The state senate of New Jersey has voted to replace the death penalty with life imprisonment, a major step toward becoming the first U.S. state in three decades to abolish executions.
New Jersey senators voted 21-16 on Monday to get rid of capital punishment in favor of life without parole for the most serious offenders, and the state's general assembly is set to vote on the issue on Thursday.
With hefty support from New Jersey's Democratic-controlled assembly, the measure also enjoys the backing of Democratic governor Jon Corzine, who has vowed to sign it into law by January if lawmakers decide to pass it.
New Jersey voters largely oppose lifting the death penalty outright, however, backing execution for the most violent murders, according to an opinion poll released Tuesday by Quinnipiac University in Connecticut.
The study showed them opposing the move to ban executions by a majority of 53 to 39 percent. At the same time, however, a majority also preferred a life sentence without parole to a death sentence for first-degree murder.
"New Jersey voters are sharply divided over the death penalty," said pollster Clay Richards of the university, in a report.
"There is no doubt, however, when it comes to the most violent crimes: most voters want death for serial murderers and child killers."
New Jersey has not executed any prisoners since 1963, even though it was one of the states to reinstall the death penalty after a US Supreme Court ruling in 1976 overturned an earlier ban.
"We're not going to use it. We shouldn't use it. Let's end it now," said Senator Raymond Lesniak, a main Democratic sponsor of the text. Republican Senator and co-sponsor Robert Martin added: "New Jersey can become a leader and an inspiration to other states."

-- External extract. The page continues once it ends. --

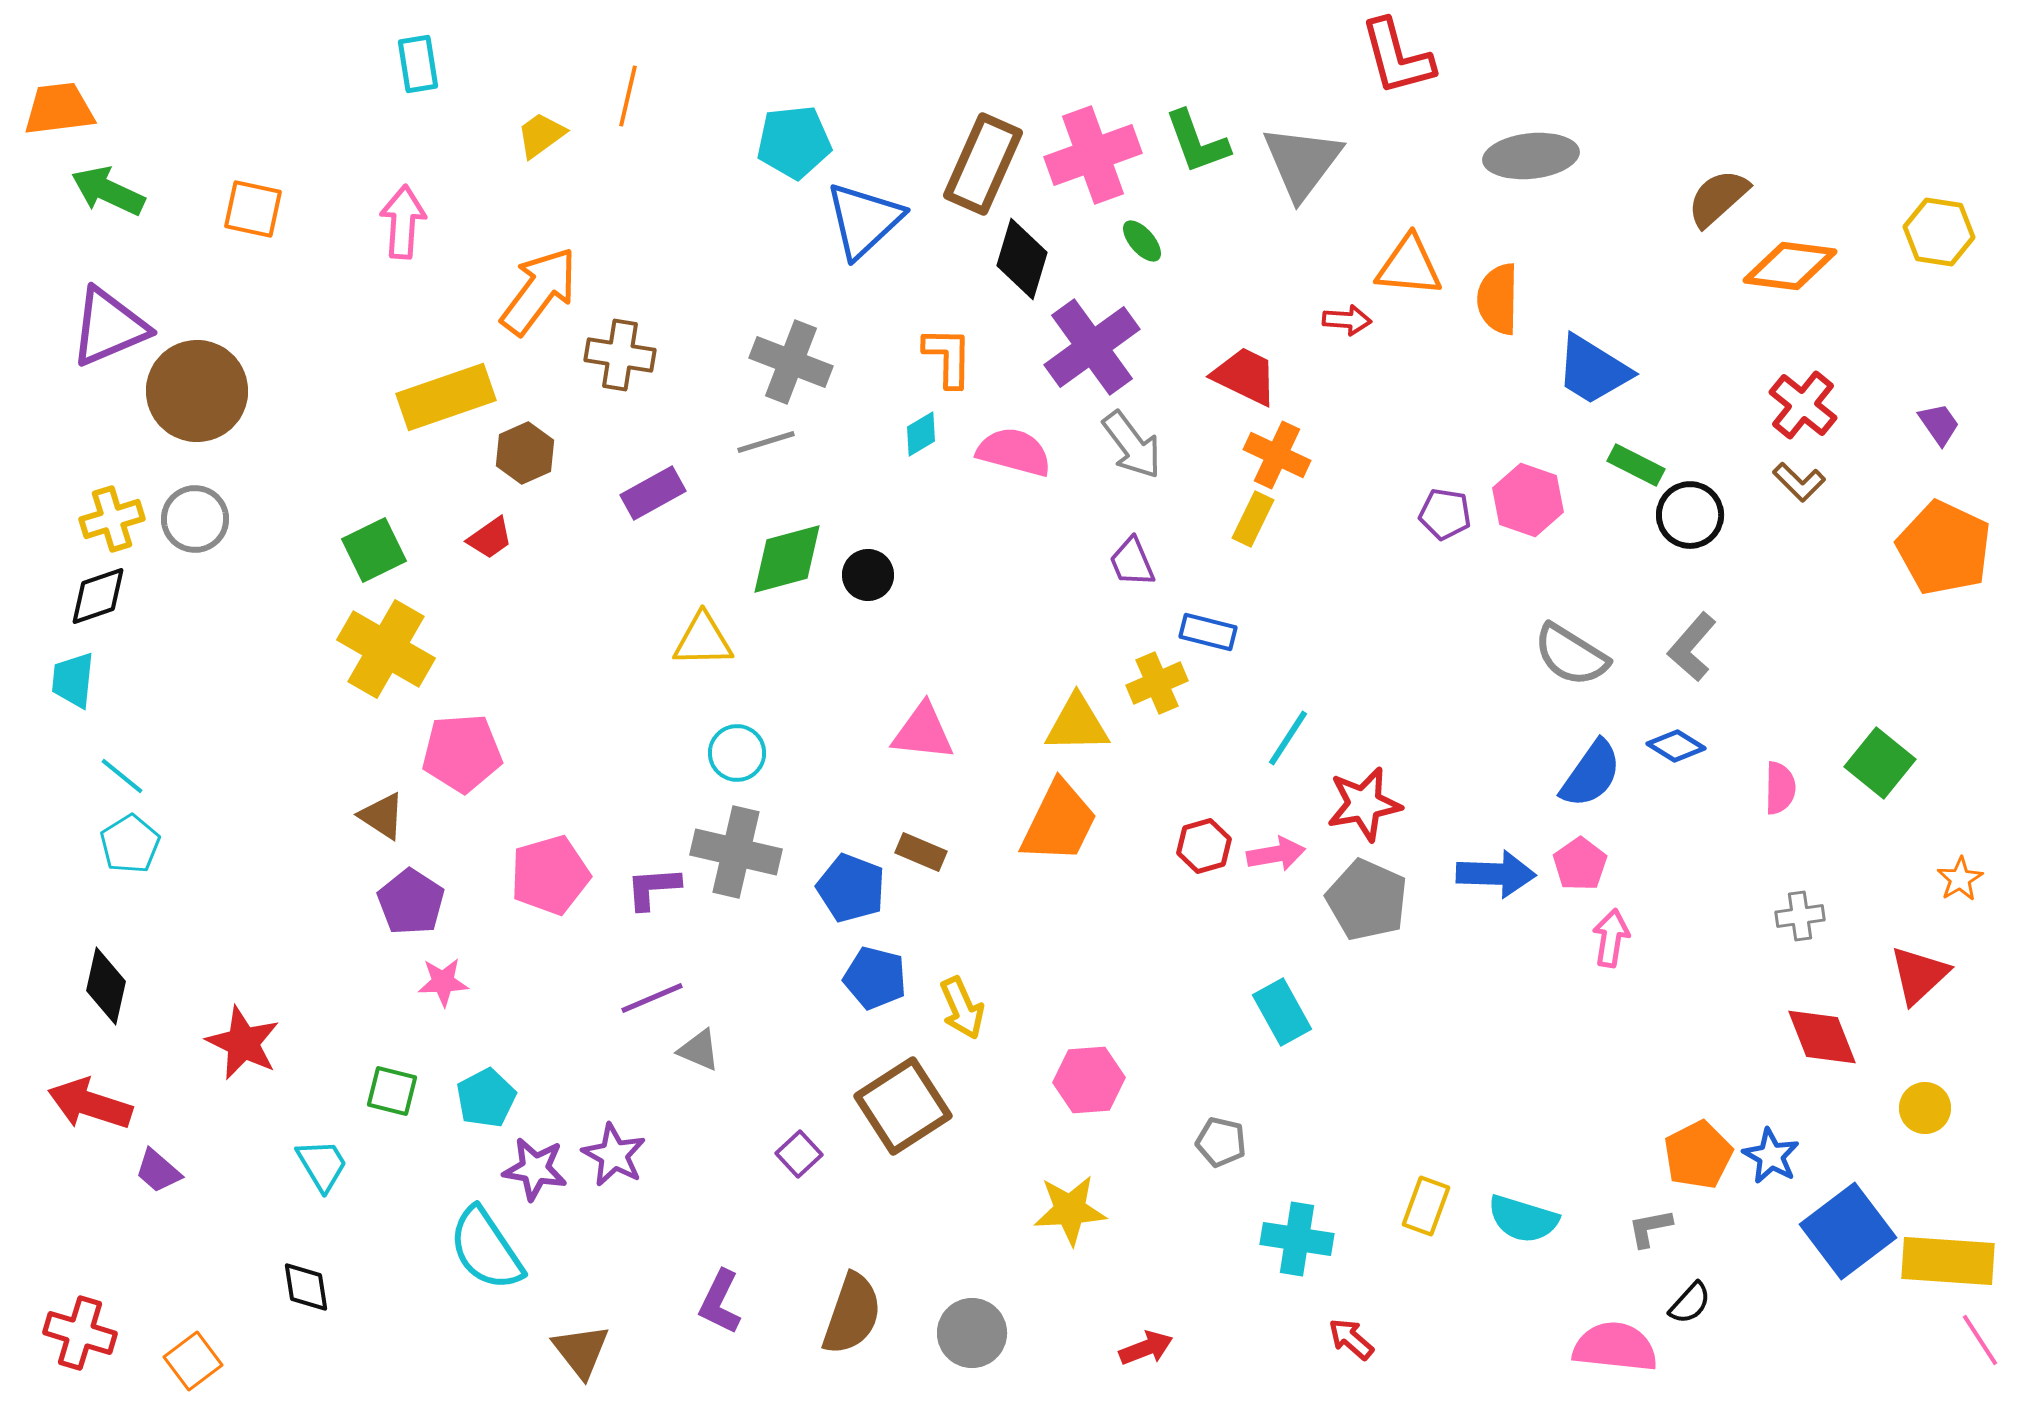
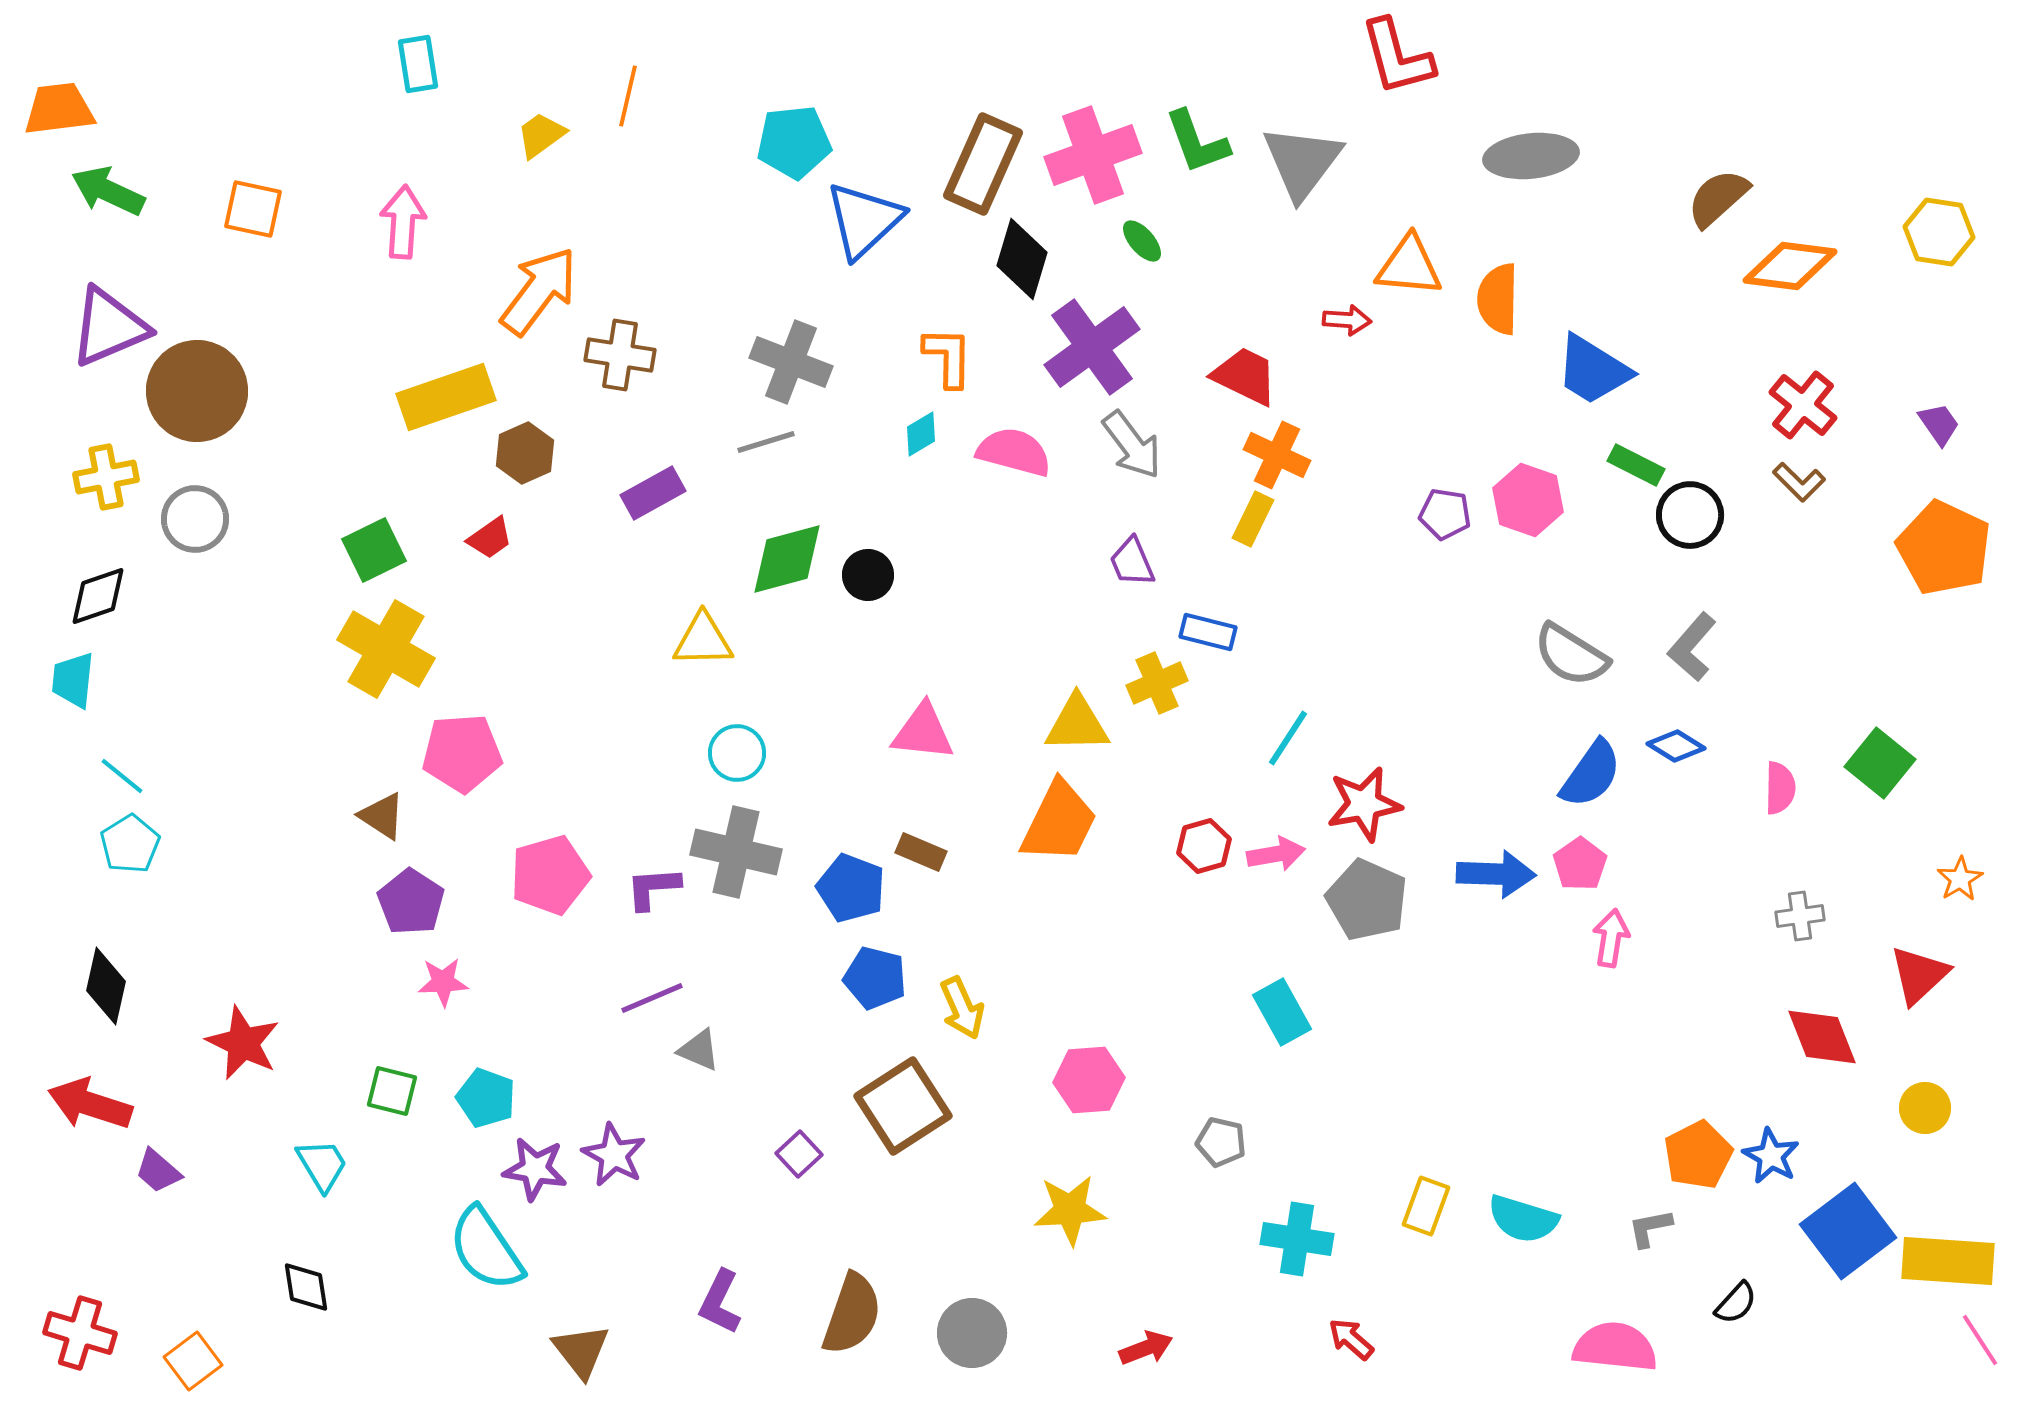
yellow cross at (112, 519): moved 6 px left, 42 px up; rotated 6 degrees clockwise
cyan pentagon at (486, 1098): rotated 24 degrees counterclockwise
black semicircle at (1690, 1303): moved 46 px right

Executions are technically legal in 37 US states, according to the Death Penalty Information Center. The northeastern state of New Jersey has since 2005 been among nearly two dozen states which have a freeze on administering the death penalty.
"There is increasing evidence that the death penalty is inconsistent with evolving standards of decency," said a special New Jersey commission tasked with examining the issue earlier this year. The panel voted 13-1 in favor of abolishing the death penalty.
Rights groups applauded New Jersey's step toward a ban.
"This is one more example of a general national wave of momentum moving against the death penalty in the US," said Shari Silberstein of Equal Justice USA, a Maryland-based group that opposes capital punishment.
The US Supreme Court on September 25 began deliberating whether lethal injections, the most common method of execution, infringe the US constitution's ban on "cruel and unusual punishment" amid growing controversy over the procedure.
One convict was executed the same day the Supreme Court announced its review, after a Texas court refused to stay open 20 minutes longer to hear the appeal of a man convicted of rape and murder.
However, no other executions have taken place since then as states have adopted an unofficial moratorium while the high court considers the matter.